ANTIMYCIN INHIBITS QE-QUENCHING BY A PROTONOPHORIC MECHANISM


Christine T. Yerkes and Antony R. Crofts, Program in Biophysics and Computational Biology and Dept. of Microbiology, University of Illinois, Urbana, IL 61801

We have investigated the inhibition of qE-quenching by antimycin and DCCD, and the enhancement by pre-illumination to form de-epoxidation products. We have shown that i) the effects of antimycin on qE-quenching can all be mimicked by classical uncoupling agents at low concentration; ii) the antimycin titre is dependent on rate of generation of the quenched state (a substantial literature has previously demonstrated that antimycin is an uncoupler, with a concentration dependence which varies with the rate of electron transport); iii) valinomycin potentiates the effect of antimycin in a synergistic and K+-dependent fashion. We conclude that antimycin probably inhibits by a protonophoric mechanism. While most of the above effects seem to reflect a simple protonophoric mechanism, we have observed that the zeaxanthin-enhanced fraction of qE-quenching, and that associated with non-cyclic flow, are more sensitive to antimycin than that driven by an artificial cyclic system, even when account is taken of the different rates of onset. This may reflect a gradient in H+ activity between site at which antimycin acts on the qE-quenching mechanism and the bulk phase. DCCD inhibits qE-quenching after preincubation, but does not uncouple, and likely reflects binding at carboxylic acid resodues buried in the hydrophobic phase. The relation between qE-quenching, aggregation, and light-scattering changes are not simple; quenching occurs in chloroplasts in the absence of Mg2+ (in contrast to earlier results), or after "clipping" by trypsin treatment so as to eliminate the Mg2+ effect on fluorescence; and in media containing 50-100 mM Na-acetate, a delayed qE-quenching and enhanced light-scattering showed no kinetic correlation.

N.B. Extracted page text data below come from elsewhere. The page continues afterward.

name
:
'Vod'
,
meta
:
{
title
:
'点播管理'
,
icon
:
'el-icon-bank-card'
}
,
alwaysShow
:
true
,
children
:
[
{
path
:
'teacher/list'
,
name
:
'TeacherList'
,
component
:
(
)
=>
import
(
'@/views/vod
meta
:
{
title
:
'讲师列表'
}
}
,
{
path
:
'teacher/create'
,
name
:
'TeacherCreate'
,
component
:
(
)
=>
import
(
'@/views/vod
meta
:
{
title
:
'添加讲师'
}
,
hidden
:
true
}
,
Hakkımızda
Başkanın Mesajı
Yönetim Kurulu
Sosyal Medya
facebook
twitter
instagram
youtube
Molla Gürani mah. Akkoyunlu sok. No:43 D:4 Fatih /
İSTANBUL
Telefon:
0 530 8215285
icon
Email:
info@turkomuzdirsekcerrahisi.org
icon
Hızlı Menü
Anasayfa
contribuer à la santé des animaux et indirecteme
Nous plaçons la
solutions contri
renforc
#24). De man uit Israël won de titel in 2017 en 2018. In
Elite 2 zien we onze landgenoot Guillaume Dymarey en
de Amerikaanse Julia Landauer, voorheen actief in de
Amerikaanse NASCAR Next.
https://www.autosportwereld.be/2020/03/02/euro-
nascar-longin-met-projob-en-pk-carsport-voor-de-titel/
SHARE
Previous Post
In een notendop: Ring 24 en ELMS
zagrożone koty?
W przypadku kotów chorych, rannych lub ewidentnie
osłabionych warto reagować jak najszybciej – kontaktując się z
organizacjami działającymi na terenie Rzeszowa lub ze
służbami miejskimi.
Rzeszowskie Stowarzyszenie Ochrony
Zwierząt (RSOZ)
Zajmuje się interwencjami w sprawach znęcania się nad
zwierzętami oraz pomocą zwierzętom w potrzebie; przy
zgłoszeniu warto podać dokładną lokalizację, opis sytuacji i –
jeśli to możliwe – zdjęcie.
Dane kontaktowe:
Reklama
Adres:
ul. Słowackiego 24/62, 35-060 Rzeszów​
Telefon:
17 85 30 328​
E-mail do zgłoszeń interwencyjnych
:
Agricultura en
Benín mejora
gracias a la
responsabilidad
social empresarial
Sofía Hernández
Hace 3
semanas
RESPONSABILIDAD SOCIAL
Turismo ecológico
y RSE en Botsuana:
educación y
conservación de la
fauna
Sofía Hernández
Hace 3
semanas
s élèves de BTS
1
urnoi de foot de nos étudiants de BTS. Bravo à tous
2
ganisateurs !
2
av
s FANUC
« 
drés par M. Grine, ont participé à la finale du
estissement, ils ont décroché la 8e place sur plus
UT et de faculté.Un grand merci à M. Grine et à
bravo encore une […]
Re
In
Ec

We will discuss the mechanism of qE-quenching in terms of a model suggested by Crofts and Yerkes (1994, FEBS Lett. 352, 265-270). The main elements of the model are: a) The qE-quenching reflects a mechanism associated with a component of the light-harvesting antenna rather than the reaction center of photosystem (PS) II; we suggest that it occurs through formation of an efficient quencher in one of the minor chlorophyll protein (CP) complexes. b) The minor CPs have glutamate residues instead of glutamines at positions shown in light harvesting complex II (LHCII) to be ligands to chlorophylls near the lumenal interface. We suggest that the quenching reflects a change in ligation of chlorophyll on protonation of these glutamate residues leading to formation of an exciton coupled dimer with a neighboring pigment, in which additional energy levels allow vibrational relaxation of the excited singlet. The model accounts for the dependence on low lumenal pH, the ligand residue changes between LHCII and the minor CPs, the preferential distribution of components of the xanthophyll cycle in the minor CPs, the inhibition of qE-quenching by DCCD, and the specific binding of DCCD to the minor CPs.